The same concept reigns true in terms of the play rate in video marketing. If the marketer posts a compelling video on the company blog, but no one watches the clip, then the message didn’t really get across. To make it count, the site visitors must watch the video. At the very least, they must click the play button. Every detail matters. Small features like the thumbnail selection, as well as its size and placement, have an impact on the play rate. Simply improving the video’s thumbnail can positively affect this metric. The width of the video is another feature that can be improved. To avoid overwhelming the viewers, the ideal video size is 401 x 600 pixels. Use a person’s picture as a thumbnail.

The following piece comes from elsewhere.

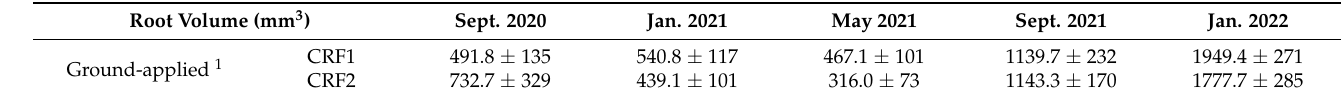
Table 6. Total root volume of ‘Ray Ruby’ grapefruit grafted on ‘Kuharske’ citrange planted in flatwood soils located in Fort Pierce, FL, USA, and treated with ground-applied fertilizer, foliar fertilizer and different planting densities from September 2020 to January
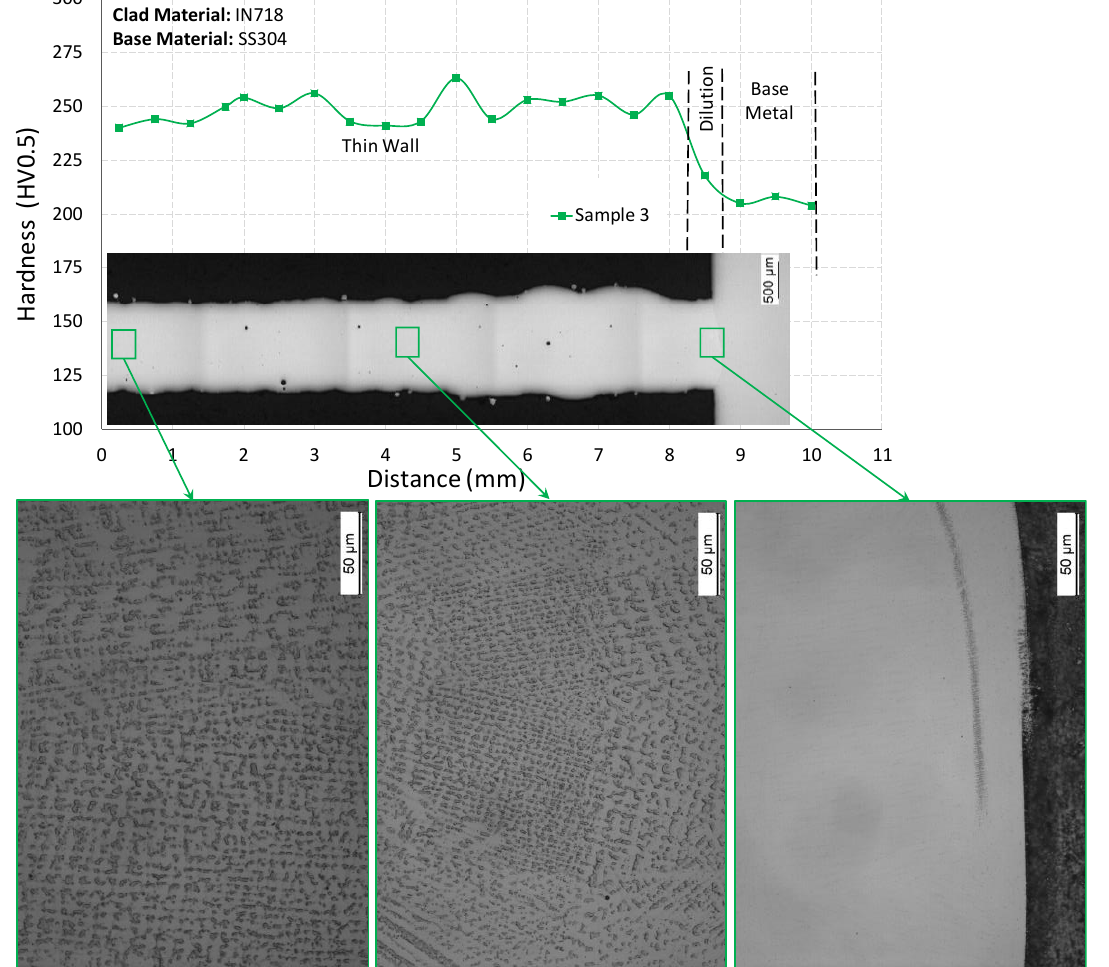
Figure 15. Microhardness profile on the wall manufactured with IN718 (sample 3) and the microstructure in each area of the wall.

People relate better to people, and not objects. Snapshots that feature human interaction are more captivating than those that showcase inanimate objects.
The engagement rate is what others call the “watch rate.” It is the fraction of the video that the viewers actually saw. Consumers who watched and enjoyed a marketing video are 97% more likely to buy the product or service featured in the content. Clicking the ‘play’ button is one thing. But it’s an entirely different story when the viewers take time to watch the video from start to finish.
2. Engagement rate
YouTube has made it possible for marketers to define this metric. To deliver a better experience for its viewers, the platform changed its “discovery features.” Now, the suggested videos displayed are based on the video’s watch rate. This means the videos recommended are the ones that other YouTube viewers have watched, enjoyed and connected with.
There are several ways to improve a video’s watch rate. Possibly the most important is to align the video content with the context of the page. If the page is about running a successful video marketing campaign, but the video content talks about social media practices, the page visitors may not see the connection. That vague link between the two topics is reason enough for site visitors to leave the page. It’s always wise to take the time to review the context of the entire post. There should always be a cohesive pattern when presenting two materials. Another way to improve this metric is to use a heat map. Wistia, a popular video hosting platform, offers heat maps that reveal the parts of the video where the viewers had skipped, played and re-watched.
3. Conversion Rate
he conversion rate for all forms of marketing is the percentage of people that have completed an intended action (CTA). This metric identifies the effectivity of the video marketing campaign. Keeping tabs on the generated leads on each video is crucial. When the marketer has this information, he can tailor the other videos in a format that the target market positively responds to.
The best way to improve the video’s conversion rate is to present a compelling call-to-action. Most of the time, viewers just need a nudge or a reminder for them to complete an action. Use actionable language that tells the viewers what to do. More importantly, go straight to the point. With these three important metrics, measuring the success of video marketing campaigns becomes clearer and faster.